Let $a_n\subseteq\mathbb{R}$ be a sequence, where $a_n\to a$. Let $$A = \{a_1, a_2, a_3, \cdots\}.$$ Let $b_n \in A$. Prove that if $(b_n)$ converges, then $b_n \to a$ or $b_n \to a_N$, where $N \in \mathbb{N}$. Let $B = \{b_1, b_2, b_3, \cdots\}$.
I tried to do it in the following way (with a lot of help from the book "Analysis with an introduction to proof" by Steven Lay).
Suppose that $(b_n)$ is finite with k terms. and let $\{b_n\} = a_m, \cdots, a_n$. Since $(b_n)$ is finite, the minimum distance between two distinct points is positive. $(b_n)$ is also Cauchy, since convergent implies Cauchy. We know from the definition of Cauchy sequence, that for all $\epsilon > 0$, there exists $N \in \mathbb{N}$ such that $$s, t \geq N \implies | a_s - a_t | < \epsilon.$$ Given any $s\ge N$, $a_s$ and $a_N$ are both in $B$, so if the distance between them is less than $\epsilon$, it must be zero (since $\epsilon$ is the minimum distance between distinct points in S).

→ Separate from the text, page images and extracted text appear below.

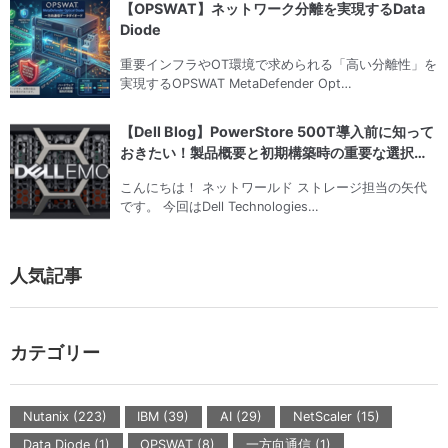
【OPSWAT】ネットワーク分離を実現するData
Diode
重要インフラやOT環境で求められる「高い分離性」を
実現するOPSWAT MetaDefender Opt…
【Dell Blog】PowerStore 500T導入前に知って
おきたい！製品概要と初期構築時の重要な選択ポ
イント
こんにちは！ ネットワールド ストレージ担当の矢代
です。 今回はDell Technologies…
人気記事
カテゴリー
Nutanix (223)
IBM (39)
AI (29)
NetScaler (15)
Data Diode (1)
OPSWAT (8)
一方向通信 (1)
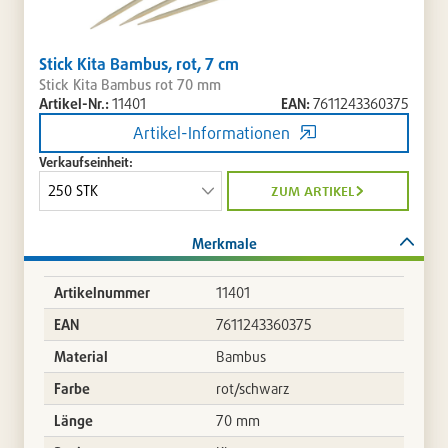
Stick Kita Bambus, rot, 7 cm
Stick Kita Bambus rot 70 mm
Artikel-Nr.:
11401
EAN:
7611243360375
Artikel-Informationen
Verkaufseinheit:
zum artikel
Merkmale
Artikelnummer
11401
EAN
7611243360375
Material
Bambus
Farbe
rot/schwarz
Länge
70 mm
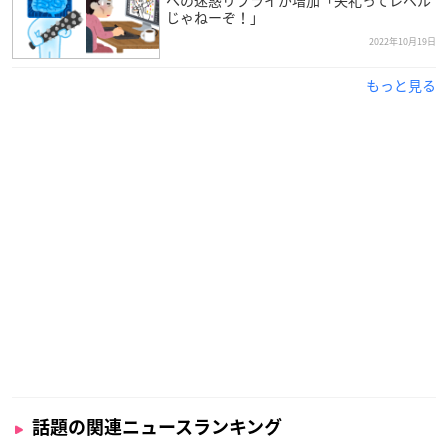
への迷惑リプライが増加「失礼ってレベル
じゃねーぞ！」
2022年10月19日
もっと見る
話題の関連ニュースランキング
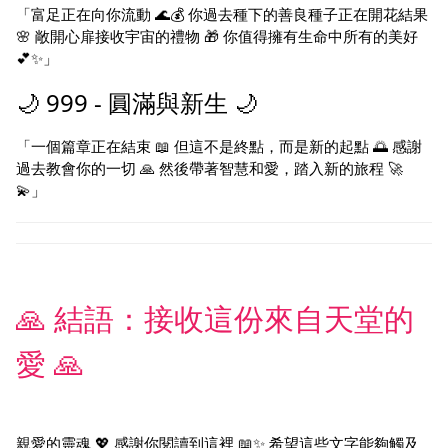
「富足正在向你流動 🌊💰 你過去種下的善良種子正在開花結果
🌸 敞開心扉接收宇宙的禮物 🎁 你值得擁有生命中所有的美好
💕✨」
🌙 999 - 圓滿與新生 🌙
「一個篇章正在結束 📖 但這不是終點，而是新的起點 🌅 感謝
過去教會你的一切 🙏 然後帶著智慧和愛，踏入新的旅程 🚀
💫」
🙏 結語：接收這份來自天堂的
愛 🙏
親愛的靈魂 💖 感謝你閱讀到這裡 📖✨ 希望這些文字能夠觸及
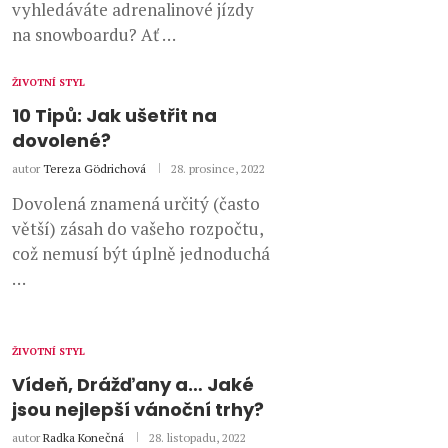
vyhledáváte adrenalinové jízdy
na snowboardu? Ať …
ŽIVOTNÍ STYL
10 Tipů: Jak ušetřit na
dovolené?
autor
Tereza Gödrichová
28. prosince, 2022
Dovolená znamená určitý (často
větší) zásah do vašeho rozpočtu,
což nemusí být úplně jednoduchá
…
ŽIVOTNÍ STYL
Vídeň, Drážďany a… Jaké
jsou nejlepší vánoční trhy?
autor
Radka Konečná
28. listopadu, 2022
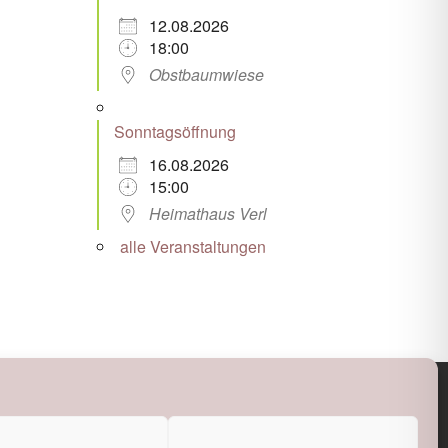
12.08.2026
18:00
Obstbaumwiese
Sonntagsöffnung
16.08.2026
15:00
Heimathaus Verl
alle Veranstaltungen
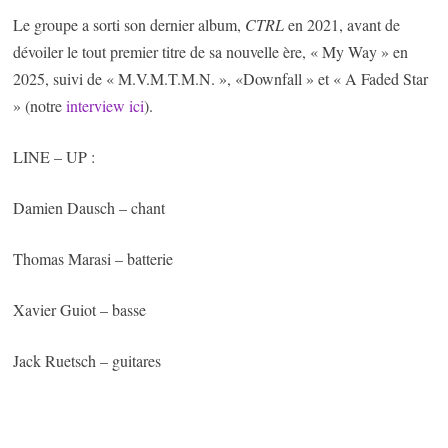
Le groupe a sorti son dernier album,
CTRL
en 2021, avant de
dévoiler le tout premier titre de sa nouvelle ère, « My Way » en
2025, suivi de « M.V.M.T.M.N. », «Downfall » et « A Faded Star
» (notre
interview ici
).
LINE – UP :
Damien Dausch – chant
Thomas Marasi – batterie
Xavier Guiot – basse
Jack Ruetsch – guitares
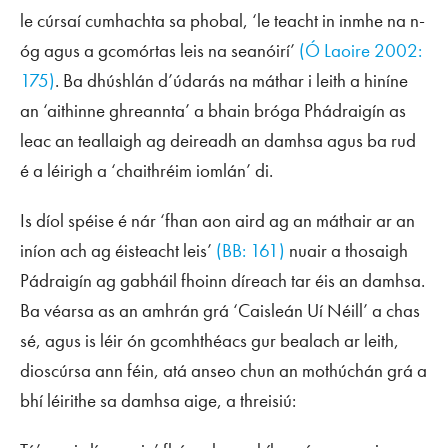
le cúrsaí cumhachta sa phobal, ‘le teacht in inmhe na n-
óg agus a gcomórtas leis na seanóirí’
(Ó Laoire 2002:
175)
. Ba dhúshlán d’údarás na máthar i leith a hiníne
an ‘aithinne ghreannta’ a bhain bróga Phádraigín as
leac an teallaigh ag deireadh an damhsa agus ba rud
é a léirigh a ‘chaithréim iomlán’ di.
Is díol spéise é nár ‘fhan aon aird ag an máthair ar an
iníon ach ag éisteacht leis’
(BB: 161)
nuair a thosaigh
Pádraigín ag gabháil fhoinn díreach tar éis an damhsa.
Ba véarsa as an amhrán grá ‘Caisleán Uí Néill’ a chas
sé, agus is léir ón gcomhthéacs gur bealach ar leith,
dioscúrsa ann féin, atá anseo chun an mothúchán grá a
bhí léirithe sa damhsa aige, a threisiú:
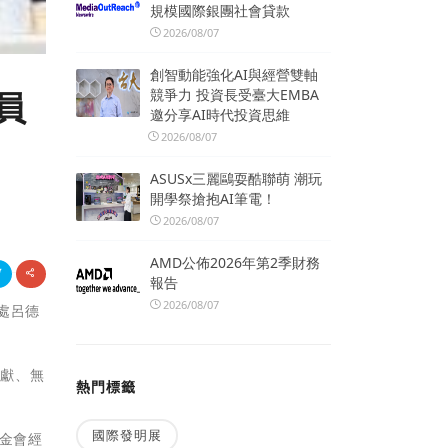
規模國際銀團社會貸款
2026/08/07
創智動能強化AI與經營雙軸
競爭力 投資長受臺大EMBA
員
邀分享AI時代投資思維
2026/08/07
ASUSx三麗鷗耍酷聯萌 潮玩
開學祭搶抱AI筆電！
2026/08/07
AMD公佈2026年第2季財務
報告
2026/08/07
處呂德
奉獻、無
熱門標籤
國際發明展
基金會經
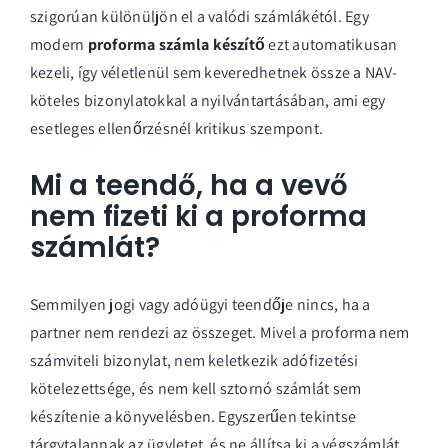
szigorúan különüljön el a valódi számlákétól. Egy
modern
proforma számla készítő
ezt automatikusan
kezeli, így véletlenül sem keveredhetnek össze a NAV-
köteles bizonylatokkal a nyilvántartásában, ami egy
esetleges ellenőrzésnél kritikus szempont.
Mi a teendő, ha a vevő
nem fizeti ki a proforma
számlát?
Semmilyen jogi vagy adóügyi teendője nincs, ha a
partner nem rendezi az összeget. Mivel a proforma nem
számviteli bizonylat, nem keletkezik adófizetési
kötelezettsége, és nem kell sztornó számlát sem
készítenie a könyvelésben. Egyszerűen tekintse
tárgytalannak az ügyletet, és ne állítsa ki a végszámlát,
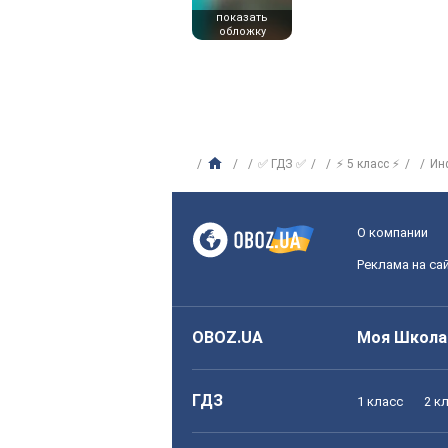
показать
обложку
✅ ГДЗ ✅
⚡ 5 класс ⚡
Ин
О компании
Реклама на са
OBOZ.UA
Моя Школа
ГДЗ
1 класс
2 к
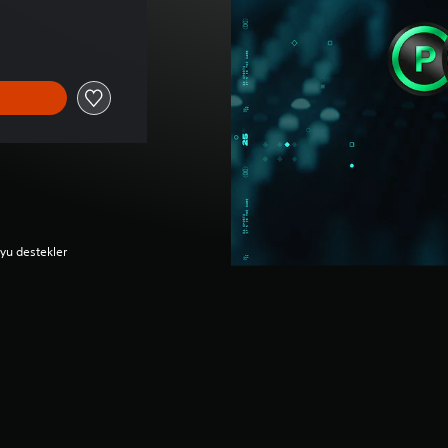
0 TL üzerinden indirim uygulanmıştır
uyu destekler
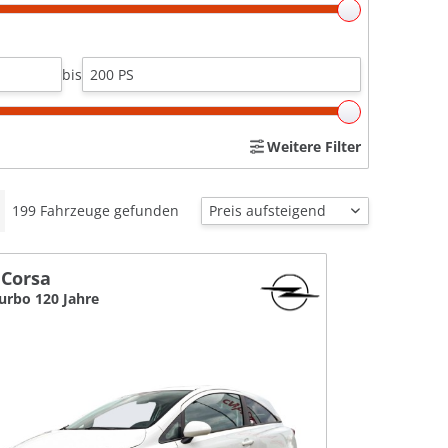
bis
Weitere Filter
199
Fahrzeuge gefunden
 Corsa
Turbo 120 Jahre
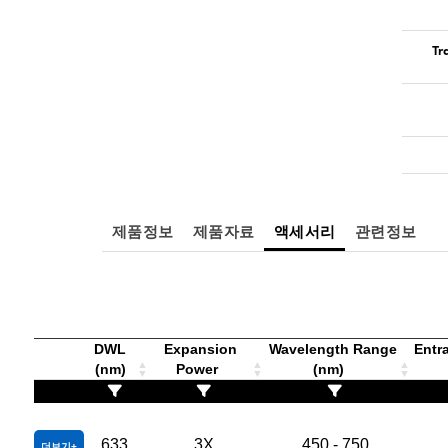
Tr
제품정보
제품자료
액세서리
관련정보
DWL
Expansion
Wavelength Range
Entra
(nm)
Power
(nm)
633
3X
450 - 750
더보기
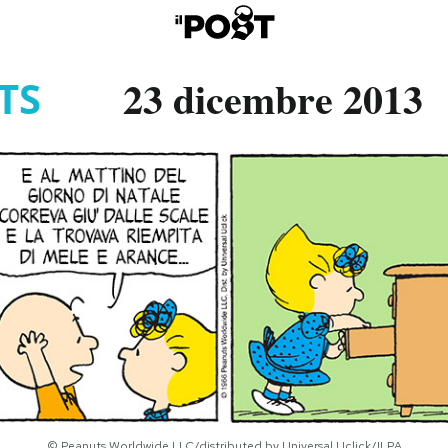
23 dicembre 2013
TS
© Peanuts Worldwide LLC/distributed by Universal Uclick/ILPA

Thus $a_s$ = $a_N$ for all $s \ge N$. It follows that $$\lim_{n\to k} b_n = a_N.$$
Is this correct? And I'm struggling when we suppose that $B$ is infinite.
For the infinite case, there's a whole lot going in my mind. We know that B is a subset of $\mathbb{R}$, and B is bounded and infinite. The bolzano-weirstrass theorem then implies that there is a real number "x" in $\mathbb{R}$ which is a limit point of B and we know that B converges to x. We know $a_n$ converges to a, we just need to show that a = x. Showing x $\leq$ a has not been a problem but I am having difficulties in showing that x $\geq$ a. I got stuck here so I tried another method.
I tried to suppose that x > a and x < a give us contradictions but I can't come up with the contradictions.
I then tried another way, we know that B is infinite, so B = { $a_m$, $a_{m+1}$, .... }. Only a finite number of terms have been skipped, and so $ \lim (b_n) = a$. Is this correct..?
I haven't studied subsequences yet, so I can't use them.